A rigger sustained a fractured shoulder whilst removing a large diameter wire rope sling soft eye from the crane hook.
During vessel mobilisation of deck equipment, crew were lifting a wire drum onto a spooling winch. After landing the wire drum onto the spooler, deck crew landed the spreader beam onto the deck and started disconnection of both spreader beam wire rope slings from the crane hook. The crane hook was positioned at waist height to assist with manual handling. The first wire rope sling was disconnected without incident. On attempting to remove the second wire rope sling, it rapidly rose up and struck the rigger on his right shoulder forcing him backwards and causing him to fall to the deck, causing a serious injury to his shoulder.

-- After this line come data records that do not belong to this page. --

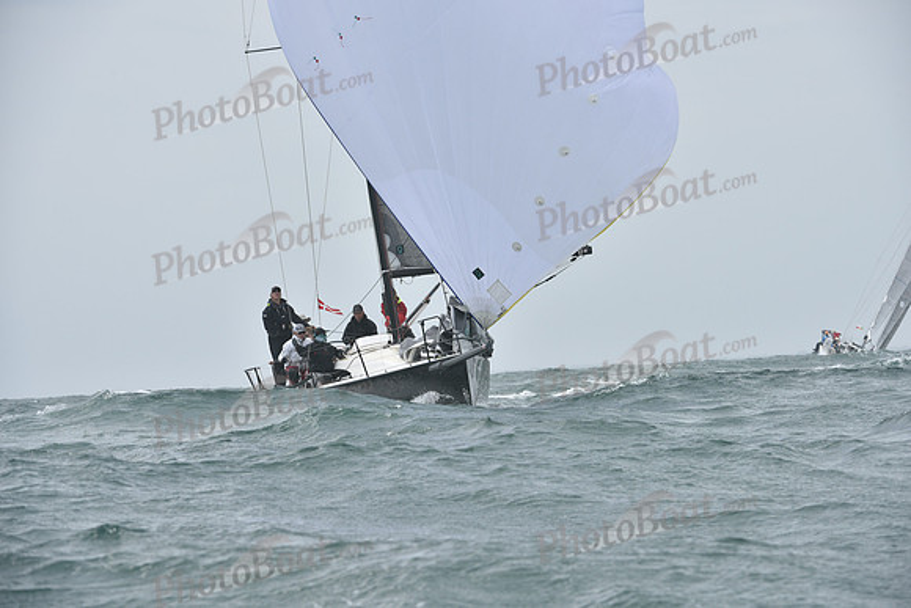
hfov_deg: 10.3
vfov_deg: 6.9
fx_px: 5062
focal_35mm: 200
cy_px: 304
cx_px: 456
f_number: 8
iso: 320
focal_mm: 200
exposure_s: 1/1000
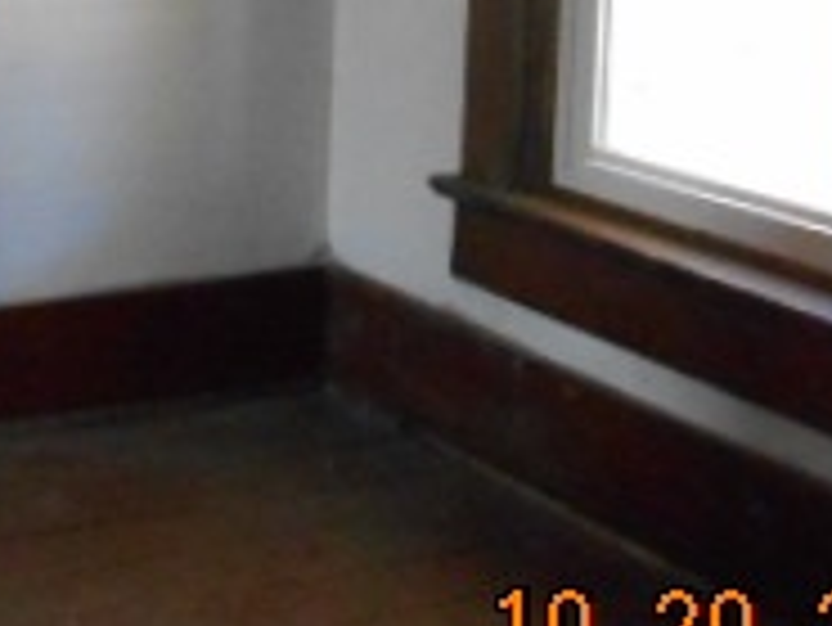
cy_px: -221
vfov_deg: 15.5
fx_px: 2165
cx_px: 81
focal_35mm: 90
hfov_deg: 21.3
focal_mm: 4.7
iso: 800
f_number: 3.4
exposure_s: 1/60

- There was no Task Risk Assessment and Toolbox Talk for what was a non-routine lift;
- The crane hook was at waist height and kept in proximity to the spreader beam to assist manual handling; this introduced a bend in the wire rope sling with possible torsion which introduced an unknown amount of stored energy;
- During the task, the rigger acknowledged the advice from the Deck Foreman to watch out for stored energy but did not appreciate the potential risk from this and continued working.

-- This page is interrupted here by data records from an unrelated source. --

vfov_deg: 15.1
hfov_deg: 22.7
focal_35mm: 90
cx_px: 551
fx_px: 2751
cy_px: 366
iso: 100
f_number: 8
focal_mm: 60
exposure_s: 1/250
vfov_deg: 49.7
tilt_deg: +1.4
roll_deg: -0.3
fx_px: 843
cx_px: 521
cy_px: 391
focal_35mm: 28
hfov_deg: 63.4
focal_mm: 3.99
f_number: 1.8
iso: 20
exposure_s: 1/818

Actions taken? Lessons learned?
- Raise awareness of the critical need for a time out before starting non-routine activities;
- Ensure that Task Risk Assessments and Toolbox Talks include everyone involved in the lifting operation and that they are fully aware of the inherent risks;
- Whilst removing wire rope slings from crane hooks, it is recognised that there will be many different situations. In most cases, however, the crane hook should be landed on the deck before disconnecting the slings;
- Reinforce with riggers and personnel involved in lifting operations the need to remain aware of the potential hazard of stored energy in large steel wire rope slings when disconnecting them from the crane hook and during general wire rope handling activities.